▶ _Recorded data_
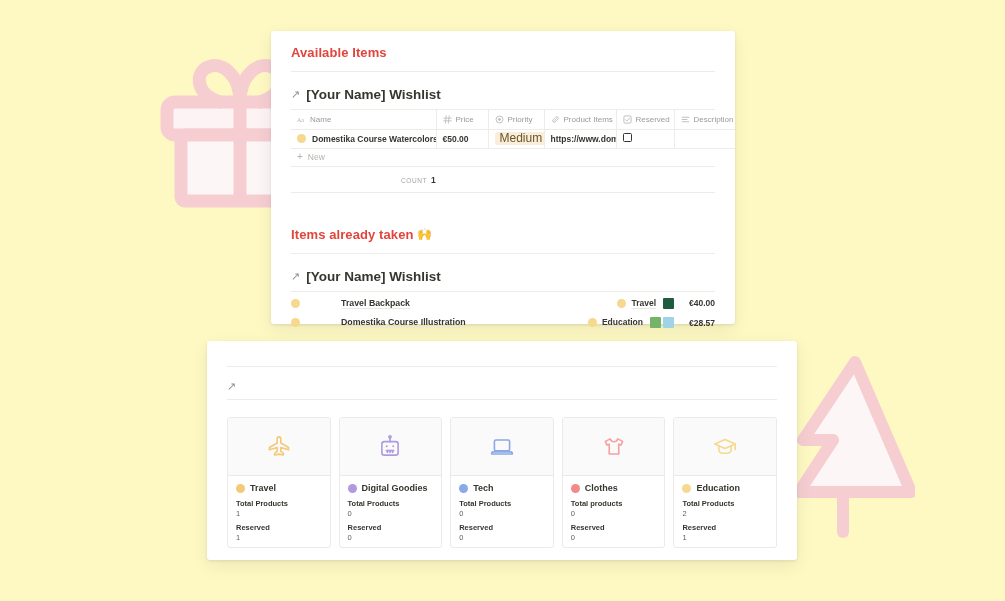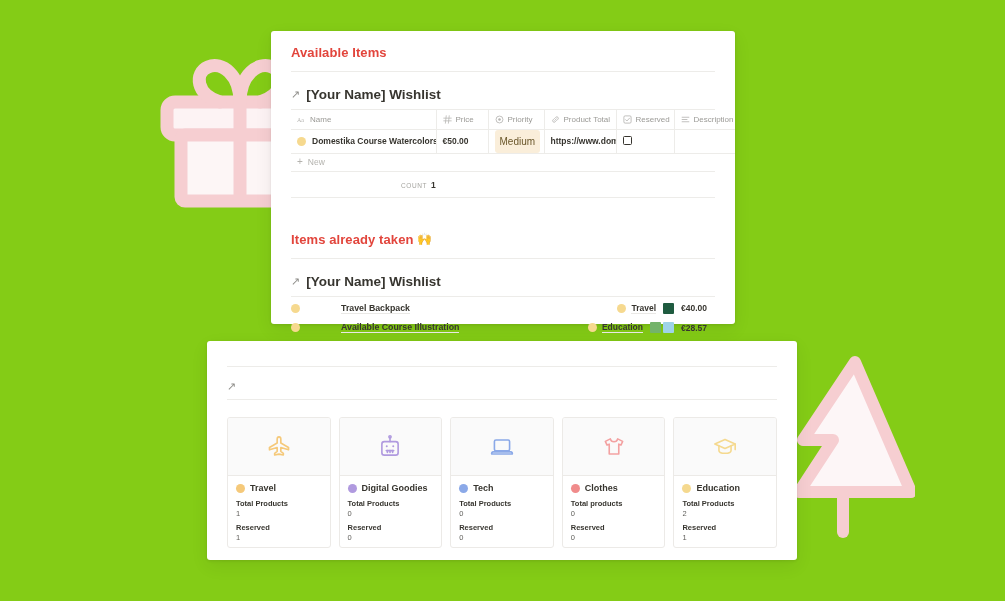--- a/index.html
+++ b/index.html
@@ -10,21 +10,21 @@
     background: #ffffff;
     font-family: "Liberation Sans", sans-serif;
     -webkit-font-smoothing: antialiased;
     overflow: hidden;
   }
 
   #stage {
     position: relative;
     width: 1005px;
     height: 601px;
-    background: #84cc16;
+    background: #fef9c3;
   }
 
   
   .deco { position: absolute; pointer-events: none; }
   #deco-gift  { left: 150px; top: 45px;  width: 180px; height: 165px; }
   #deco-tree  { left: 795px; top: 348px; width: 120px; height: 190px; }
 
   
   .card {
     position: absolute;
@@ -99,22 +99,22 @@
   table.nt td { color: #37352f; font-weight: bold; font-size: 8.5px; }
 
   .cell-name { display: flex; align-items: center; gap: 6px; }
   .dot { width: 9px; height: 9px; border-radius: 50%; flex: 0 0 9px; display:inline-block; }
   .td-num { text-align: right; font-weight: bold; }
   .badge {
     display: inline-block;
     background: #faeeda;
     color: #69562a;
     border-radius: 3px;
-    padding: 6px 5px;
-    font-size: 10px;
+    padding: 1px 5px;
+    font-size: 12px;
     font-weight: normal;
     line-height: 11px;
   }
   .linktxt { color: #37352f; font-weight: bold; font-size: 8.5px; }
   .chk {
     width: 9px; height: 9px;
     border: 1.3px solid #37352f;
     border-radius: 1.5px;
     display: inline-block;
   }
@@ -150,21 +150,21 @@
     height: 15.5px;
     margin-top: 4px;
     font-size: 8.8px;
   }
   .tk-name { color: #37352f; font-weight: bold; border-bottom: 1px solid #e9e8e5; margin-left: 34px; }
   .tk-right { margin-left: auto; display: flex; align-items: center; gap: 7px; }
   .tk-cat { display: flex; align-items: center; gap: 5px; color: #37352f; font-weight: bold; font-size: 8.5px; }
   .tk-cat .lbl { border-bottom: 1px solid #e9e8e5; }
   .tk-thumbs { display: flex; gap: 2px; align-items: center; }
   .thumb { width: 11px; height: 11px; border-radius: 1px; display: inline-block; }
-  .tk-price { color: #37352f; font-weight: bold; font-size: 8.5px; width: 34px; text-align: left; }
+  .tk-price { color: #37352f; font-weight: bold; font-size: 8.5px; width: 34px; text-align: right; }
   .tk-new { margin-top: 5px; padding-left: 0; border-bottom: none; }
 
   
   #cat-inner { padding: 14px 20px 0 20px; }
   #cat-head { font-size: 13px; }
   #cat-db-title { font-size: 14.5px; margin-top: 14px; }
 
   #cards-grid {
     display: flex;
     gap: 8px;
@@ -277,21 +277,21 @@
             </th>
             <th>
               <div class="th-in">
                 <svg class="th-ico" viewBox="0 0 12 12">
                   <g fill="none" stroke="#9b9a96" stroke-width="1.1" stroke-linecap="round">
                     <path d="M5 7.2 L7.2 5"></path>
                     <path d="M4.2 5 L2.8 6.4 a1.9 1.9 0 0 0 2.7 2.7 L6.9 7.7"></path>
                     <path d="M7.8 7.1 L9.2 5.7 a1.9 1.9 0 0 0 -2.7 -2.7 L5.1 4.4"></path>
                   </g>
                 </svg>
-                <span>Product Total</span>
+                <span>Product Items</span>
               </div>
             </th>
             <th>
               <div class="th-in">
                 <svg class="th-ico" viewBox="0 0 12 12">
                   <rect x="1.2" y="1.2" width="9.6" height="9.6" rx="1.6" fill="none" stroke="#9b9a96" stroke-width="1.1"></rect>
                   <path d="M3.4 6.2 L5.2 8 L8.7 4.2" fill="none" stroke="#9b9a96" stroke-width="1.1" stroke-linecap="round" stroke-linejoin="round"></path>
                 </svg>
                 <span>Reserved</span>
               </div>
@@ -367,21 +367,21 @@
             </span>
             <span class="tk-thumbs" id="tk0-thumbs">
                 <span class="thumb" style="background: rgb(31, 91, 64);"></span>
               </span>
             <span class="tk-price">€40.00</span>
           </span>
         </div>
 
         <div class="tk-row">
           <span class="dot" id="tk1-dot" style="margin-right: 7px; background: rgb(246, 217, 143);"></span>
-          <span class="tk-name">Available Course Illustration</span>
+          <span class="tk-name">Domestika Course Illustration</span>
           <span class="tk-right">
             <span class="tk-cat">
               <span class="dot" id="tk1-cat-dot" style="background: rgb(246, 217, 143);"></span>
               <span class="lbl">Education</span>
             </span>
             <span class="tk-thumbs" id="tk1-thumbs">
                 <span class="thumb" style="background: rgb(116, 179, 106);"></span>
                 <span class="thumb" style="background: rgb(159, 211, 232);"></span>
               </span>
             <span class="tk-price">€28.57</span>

---

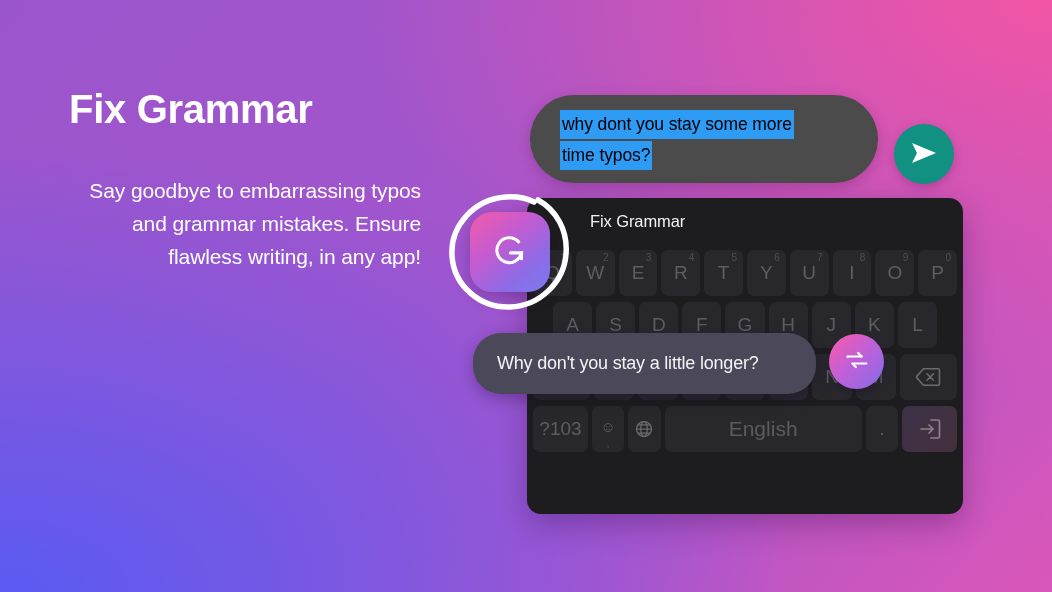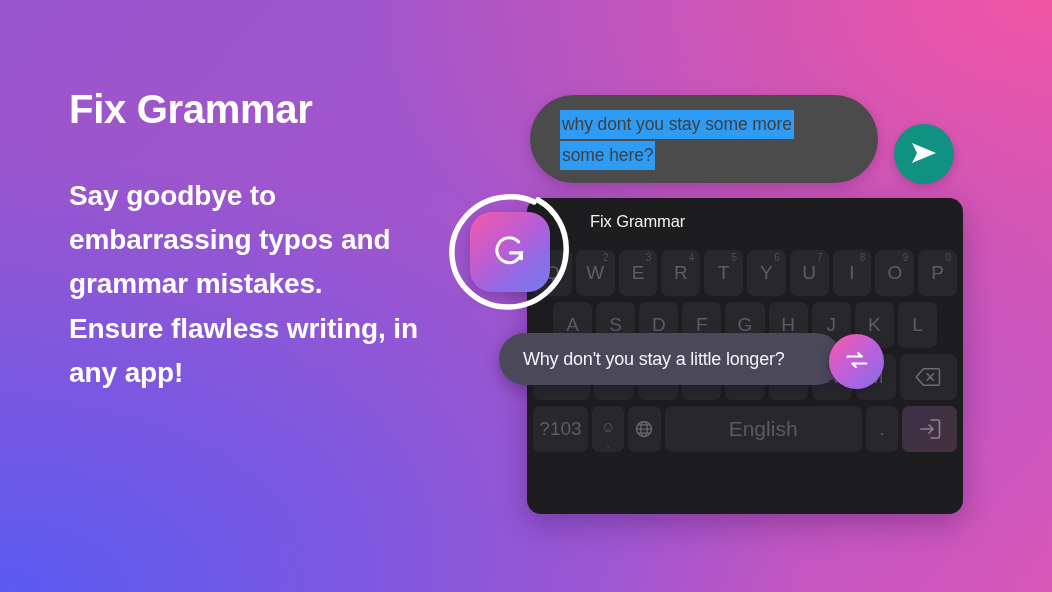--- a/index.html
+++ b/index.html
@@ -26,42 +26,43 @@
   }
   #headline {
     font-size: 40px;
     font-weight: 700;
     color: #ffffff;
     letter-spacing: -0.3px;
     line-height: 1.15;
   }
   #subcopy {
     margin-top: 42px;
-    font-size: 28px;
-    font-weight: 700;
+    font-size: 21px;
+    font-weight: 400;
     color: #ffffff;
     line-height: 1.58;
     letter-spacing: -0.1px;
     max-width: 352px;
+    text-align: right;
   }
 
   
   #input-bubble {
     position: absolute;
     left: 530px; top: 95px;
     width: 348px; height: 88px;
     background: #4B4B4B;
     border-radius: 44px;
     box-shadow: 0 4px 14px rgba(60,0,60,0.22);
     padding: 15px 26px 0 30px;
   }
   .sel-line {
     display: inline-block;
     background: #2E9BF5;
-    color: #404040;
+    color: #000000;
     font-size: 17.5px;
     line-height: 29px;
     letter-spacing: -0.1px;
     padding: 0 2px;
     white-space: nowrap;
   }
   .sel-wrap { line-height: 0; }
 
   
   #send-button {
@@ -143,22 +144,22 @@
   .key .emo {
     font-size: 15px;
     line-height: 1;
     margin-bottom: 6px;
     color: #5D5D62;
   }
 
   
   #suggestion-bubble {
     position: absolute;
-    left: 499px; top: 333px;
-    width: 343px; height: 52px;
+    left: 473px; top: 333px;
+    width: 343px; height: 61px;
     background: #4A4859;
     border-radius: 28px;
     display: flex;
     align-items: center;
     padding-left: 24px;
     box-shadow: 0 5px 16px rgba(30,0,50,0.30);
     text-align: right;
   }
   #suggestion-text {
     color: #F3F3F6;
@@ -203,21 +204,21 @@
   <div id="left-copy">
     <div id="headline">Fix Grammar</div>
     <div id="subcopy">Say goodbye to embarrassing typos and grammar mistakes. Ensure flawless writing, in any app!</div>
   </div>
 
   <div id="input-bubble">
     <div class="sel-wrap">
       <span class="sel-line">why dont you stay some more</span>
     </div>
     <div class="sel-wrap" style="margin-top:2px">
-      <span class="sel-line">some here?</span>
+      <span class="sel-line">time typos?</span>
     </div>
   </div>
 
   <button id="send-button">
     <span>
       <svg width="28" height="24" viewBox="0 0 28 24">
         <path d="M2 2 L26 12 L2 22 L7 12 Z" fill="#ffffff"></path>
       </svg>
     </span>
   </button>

▶ _Requirement_
All that is wanted is the stretch of lines above from the one containing "overflow: hidden;" through the one containing "flex; gap: 2px;", duplicated exactly.

▶ _Task solution_
     overflow: hidden;
   }
 
   #stage {
     position: relative;
     width: 1005px;
     height: 601px;
-    background: #84cc16;
+    background: #fef9c3;
   }
 
   
   .deco { position: absolute; pointer-events: none; }
   #deco-gift  { left: 150px; top: 45px;  width: 180px; height: 165px; }
   #deco-tree  { left: 795px; top: 348px; width: 120px; height: 190px; }
 
   
   .card {
     position: absolute;
@@ -99,22 +99,22 @@
   table.nt td { color: #37352f; font-weight: bold; font-size: 8.5px; }
 
   .cell-name { display: flex; align-items: center; gap: 6px; }
   .dot { width: 9px; height: 9px; border-radius: 50%; flex: 0 0 9px; display:inline-block; }
   .td-num { text-align: right; font-weight: bold; }
   .badge {
     display: inline-block;
     background: #faeeda;
     color: #69562a;
     border-radius: 3px;
-    padding: 6px 5px;
-    font-size: 10px;
+    padding: 1px 5px;
+    font-size: 12px;
     font-weight: normal;
     line-height: 11px;
   }
   .linktxt { color: #37352f; font-weight: bold; font-size: 8.5px; }
   .chk {
     width: 9px; height: 9px;
     border: 1.3px solid #37352f;
     border-radius: 1.5px;
     display: inline-block;
   }
@@ -150,21 +150,21 @@
     height: 15.5px;
     margin-top: 4px;
     font-size: 8.8px;
   }
   .tk-name { color: #37352f; font-weight: bold; border-bottom: 1px solid #e9e8e5; margin-left: 34px; }
   .tk-right { margin-left: auto; display: flex; align-items: center; gap: 7px; }
   .tk-cat { display: flex; align-items: center; gap: 5px; color: #37352f; font-weight: bold; font-size: 8.5px; }
   .tk-cat .lbl { border-bottom: 1px solid #e9e8e5; }
   .tk-thumbs { display: flex; gap: 2px; align-items: center; }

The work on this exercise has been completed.